Reputation: 1095
I'm using MS SQL Server Management Studio and I have a simple table with the following data:
CountryId CommonName FormalName
--------- ---------- ----------
1 Afghanistan Islamic State of Afghanistan
2 Albania Republic of Albania
3 Algeria People's Democratic Republic of Algeria
4 Andorra Principality of Andorra
I use "Save Results As" to save this data into countries.csv
using the default UTF8 encoding. Then I go into iPython and read it into a data frame using pandas:
df = pd.read_csv("countries.csv")
If I do
df.columns
I get:
Index([u'CountryId', u'CommonName', u'FormalName'], dtype='object')
The weird thing is that when I copy the column names, paste it into a new cell, and press Enter, I get:
u'\ufeffCountryId', u'CommonName', u'FormalName'
An unicode character \ufeff
shows up in the beginning of the first column name.
I tried the procedure with different tables and every time I got the extra character. And it happens to the first column name only.

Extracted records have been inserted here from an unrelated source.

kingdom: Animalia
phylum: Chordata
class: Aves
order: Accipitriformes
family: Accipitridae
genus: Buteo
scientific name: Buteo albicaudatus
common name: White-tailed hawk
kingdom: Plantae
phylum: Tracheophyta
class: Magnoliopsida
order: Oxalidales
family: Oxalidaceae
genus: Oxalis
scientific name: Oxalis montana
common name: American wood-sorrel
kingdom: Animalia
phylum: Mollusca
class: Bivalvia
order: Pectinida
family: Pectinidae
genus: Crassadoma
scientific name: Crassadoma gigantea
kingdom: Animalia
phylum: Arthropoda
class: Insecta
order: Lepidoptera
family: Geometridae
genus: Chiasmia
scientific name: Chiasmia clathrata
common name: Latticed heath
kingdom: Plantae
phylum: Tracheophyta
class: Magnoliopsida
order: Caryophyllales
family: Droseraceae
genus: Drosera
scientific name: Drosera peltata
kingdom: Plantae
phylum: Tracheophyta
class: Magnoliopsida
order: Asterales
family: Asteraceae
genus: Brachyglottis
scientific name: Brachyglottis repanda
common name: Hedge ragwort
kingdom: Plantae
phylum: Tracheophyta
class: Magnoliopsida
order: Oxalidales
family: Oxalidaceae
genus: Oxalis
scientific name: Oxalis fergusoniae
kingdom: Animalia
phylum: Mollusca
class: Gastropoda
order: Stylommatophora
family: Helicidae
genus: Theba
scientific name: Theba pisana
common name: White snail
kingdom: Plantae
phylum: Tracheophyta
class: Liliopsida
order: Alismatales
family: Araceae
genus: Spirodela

Can anyone explain to me why the extra unicode character showed up?
Upvotes: 0
Views: 847
Reputation: 39621
Try using the encoding = "utf-8-sig"
option with read_csv
. For example:
df = pd.read_csv("countries.csv", encoding = "utf-8-sig")
That should get it to ignore the Unicode Byte Order Mark (BOM) at the start of the CSV file. The use of BOM unnecessary here as UTF-8 files don't have an byte order, but Microsoft tools like to use it as a magic number to identify UTF-8 encoded text files.
Upvotes: 3